For parallel execution of 2 100k arrays, about 200 thousand comparisons are required. You are currently completing it in 350 microseconds = 350 thousand nanoseconds. Thus, your comparison time is less than 2 nanoseconds. If your processor is around 4 GHz, then this is 8 clock cycles.
It's good. You can try to be complicated, detect runs, etc., but you will probably damage your conveyor racks more than you save.
There are only 2 ways to speed it up. Do less work or add more workers.
You indicated that doing less work is possible, so Tamas Hegedus suggested this. Instead of creating an intersection, create an Iterator that will return the next thing in the intersection. This will require you to rewrite the logic using the specified iterator, but you will do less than 10% of the current calculation. Which will be closer to 10 times faster.
As for adding workers, you want to split the work between workflows and prevent them from stepping with each other. For k small (no more than your number of processors!), With a logarithmic amount of work in the size of your arrays, you can quickly select the k-1 values that break the combined arrays into k exactly ( oops Adapt http://www.geeksforgeeks.org/ median-of-two-sorted-arrays / instead of performing quickselect ...) and the indices of these values in each array. This creates problems k with even difficulties, each of which can be indicated as 4 numbers. Spin up k threads and let everyone get a piece of the answer. It will be about k times faster than what you are doing now.

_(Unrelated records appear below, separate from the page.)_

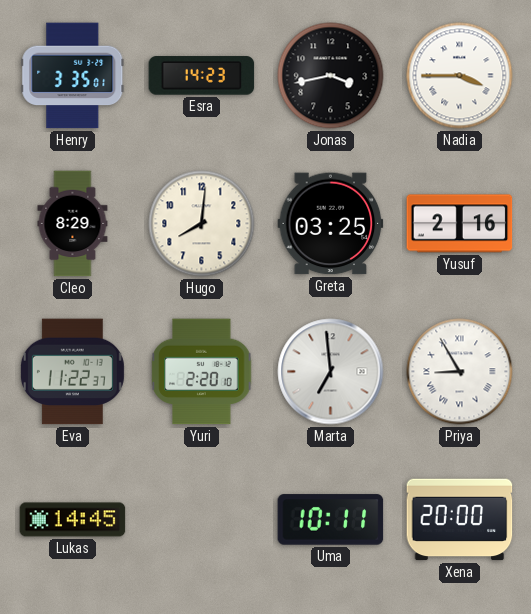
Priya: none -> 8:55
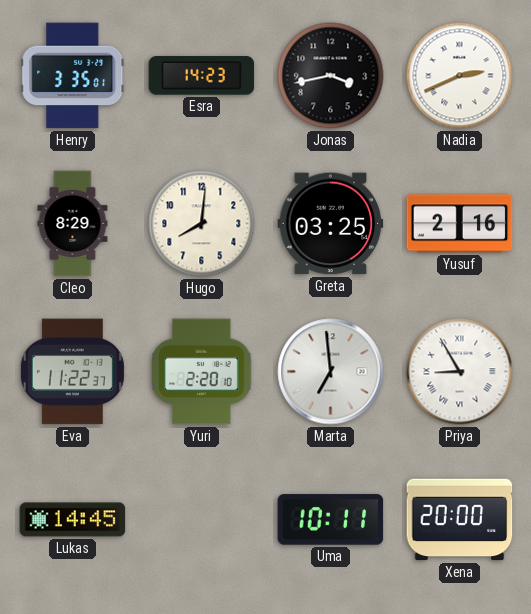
Nadia: 3:45 -> 2:41
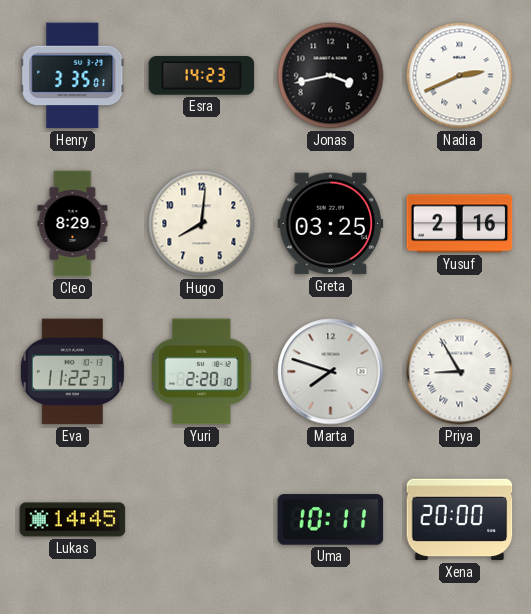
Marta: 6:59 -> 7:48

Through much greater efforts, these approaches can be combined. What you do is that the iterator creates, say, 4 workers and distributes the blocks to each. When you call iter.next() , the iterator will pass you the next value that it has, if any. If he doesn’t have it, he will wait until the worker completing his next block completes, take this block, transfer this block to another worker if he is ready, and then pass the first value in this block. You can play with block size. You want it to be large enough so that the processor understands well that it must be streamed from RAM to the processor caches, and does not think that there is a synchronization conflict between the threads.
My guess, given the size and timing constraints, the hybrid approach will not be a big win, if any, over the iterator. But if you are really desperate, you can try.